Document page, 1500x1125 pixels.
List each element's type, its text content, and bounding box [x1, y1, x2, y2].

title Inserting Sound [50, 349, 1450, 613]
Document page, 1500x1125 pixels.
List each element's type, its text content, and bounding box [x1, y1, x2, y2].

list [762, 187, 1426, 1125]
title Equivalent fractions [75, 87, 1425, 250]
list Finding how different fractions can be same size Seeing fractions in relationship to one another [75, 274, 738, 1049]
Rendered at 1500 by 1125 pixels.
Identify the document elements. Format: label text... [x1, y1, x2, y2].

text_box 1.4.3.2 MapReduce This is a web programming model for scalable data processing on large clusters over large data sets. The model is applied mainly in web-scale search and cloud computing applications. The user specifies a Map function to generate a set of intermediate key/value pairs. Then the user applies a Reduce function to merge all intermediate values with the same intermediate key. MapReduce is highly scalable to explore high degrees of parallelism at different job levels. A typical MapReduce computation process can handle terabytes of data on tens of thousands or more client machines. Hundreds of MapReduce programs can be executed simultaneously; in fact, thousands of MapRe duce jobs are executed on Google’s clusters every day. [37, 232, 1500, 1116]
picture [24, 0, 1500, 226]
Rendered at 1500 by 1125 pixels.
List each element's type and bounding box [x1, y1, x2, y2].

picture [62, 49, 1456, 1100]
┄┄┄┄┄┄
What the task requires.
Each entry in the listing is to be copied exactly.

Written reply.
Document page, 1500x1125 pixels.
List each element's type, its text content, and bounding box [x1, y1, x2, y2].

title Inserting Sound [50, 349, 1450, 613]
Document page, 1500x1125 pixels.
List each element's type, its text content, and bounding box [x1, y1, x2, y2].

list [762, 187, 1426, 1125]
title Equivalent fractions [75, 87, 1425, 250]
list Finding how different fractions can be same size Seeing fractions in relationship to one another [75, 274, 738, 1049]
Rendered at 1500 by 1125 pixels.
Identify the document elements. Format: label text... [x1, y1, x2, y2].

text_box 1.4.3.2 MapReduce This is a web programming model for scalable data processing on large clusters over large data sets. The model is applied mainly in web-scale search and cloud computing applications. The user specifies a Map function to generate a set of intermediate key/value pairs. Then the user applies a Reduce function to merge all intermediate values with the same intermediate key. MapReduce is highly scalable to explore high degrees of parallelism at different job levels. A typical MapReduce computation process can handle terabytes of data on tens of thousands or more client machines. Hundreds of MapReduce programs can be executed simultaneously; in fact, thousands of MapRe duce jobs are executed on Google’s clusters every day. [37, 232, 1500, 1116]
picture [24, 0, 1500, 226]
Rendered at 1500 by 1125 pixels.
List each element's type and bounding box [x1, y1, x2, y2].

picture [62, 49, 1456, 1100]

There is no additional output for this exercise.